Risa writes that “one of the moms [she was talking to] pointed out that we, as the first generation of mothers to fully understand and accept the idea that ‘having it all’ is an impossible goal, are in a unique position to guide our daughters into careers and lives that might, ultimately, spare them the angst that a lot of us are going through right now.”
My mother always told me that I could be anything I wanted to be, but she never addressed the issue of being a working mother. Should she have? She herself was a teacher, but she quit working when I was in grade school. She was still of the generation that thought traditionally about a woman’s role in the family (she got married in 1949). I was a little young for the feminist movement, so I was more influenced by her example than by anything those Women Libbers were saying. Obviously: I got married at the age of 20 and had four kids by the time I was 28. I didn’t work outside of the home until my youngest was four.
But my husband and I divorced when we were 29 (God, that seems so long ago–and we were so young!) and I was left without a college degree and no training of any kind. I ended up working at the post office for 16 years and being miserable. I had a dependable income and was able to support my family, but the job itself took its toll and I definitely wasn’t there for my children.
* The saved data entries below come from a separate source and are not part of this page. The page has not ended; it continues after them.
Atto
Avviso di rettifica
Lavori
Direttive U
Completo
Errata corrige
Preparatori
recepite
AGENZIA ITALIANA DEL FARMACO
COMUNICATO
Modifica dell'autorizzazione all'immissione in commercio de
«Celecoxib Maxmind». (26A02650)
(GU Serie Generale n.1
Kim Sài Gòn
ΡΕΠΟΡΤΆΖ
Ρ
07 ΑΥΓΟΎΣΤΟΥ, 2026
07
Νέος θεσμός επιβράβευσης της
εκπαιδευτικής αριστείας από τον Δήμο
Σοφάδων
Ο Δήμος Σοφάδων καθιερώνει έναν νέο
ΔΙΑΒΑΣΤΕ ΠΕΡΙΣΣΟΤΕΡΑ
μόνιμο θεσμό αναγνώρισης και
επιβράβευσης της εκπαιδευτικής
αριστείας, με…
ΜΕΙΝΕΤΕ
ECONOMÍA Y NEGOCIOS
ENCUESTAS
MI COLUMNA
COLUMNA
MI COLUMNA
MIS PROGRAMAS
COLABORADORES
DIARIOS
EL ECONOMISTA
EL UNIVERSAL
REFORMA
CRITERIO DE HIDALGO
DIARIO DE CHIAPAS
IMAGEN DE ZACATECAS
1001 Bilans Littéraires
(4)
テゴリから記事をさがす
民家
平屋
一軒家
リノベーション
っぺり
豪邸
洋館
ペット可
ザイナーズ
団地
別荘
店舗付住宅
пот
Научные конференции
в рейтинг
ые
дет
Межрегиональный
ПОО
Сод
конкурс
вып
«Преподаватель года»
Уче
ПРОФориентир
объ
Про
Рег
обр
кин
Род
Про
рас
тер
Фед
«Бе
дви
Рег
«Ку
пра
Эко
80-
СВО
So it’s not so much that I felt that I couldn’t have it all, but that I hated my job. It was not rewarding and it was hard on my family (I worked as a distribution machine clerk on the graveyard shift for the first five years, when my kids were in grade school.) I don’t know how different it would have been if I’d had a bona fide career, instead of the menial job that I did have. I think my children learned from my negative example that you don’t want to get stuck in a job that you hate. But I wish I could have given them the positive example of a woman working at a job she loves.
Because I don’t think it’s as much an issue of whether or not you should work or how much time you should devote to your job when you have children, but of being happy with the choices you do make. If I had it to do over again, I would tell my daughters that you can have it all. It just isn’t going to be easy.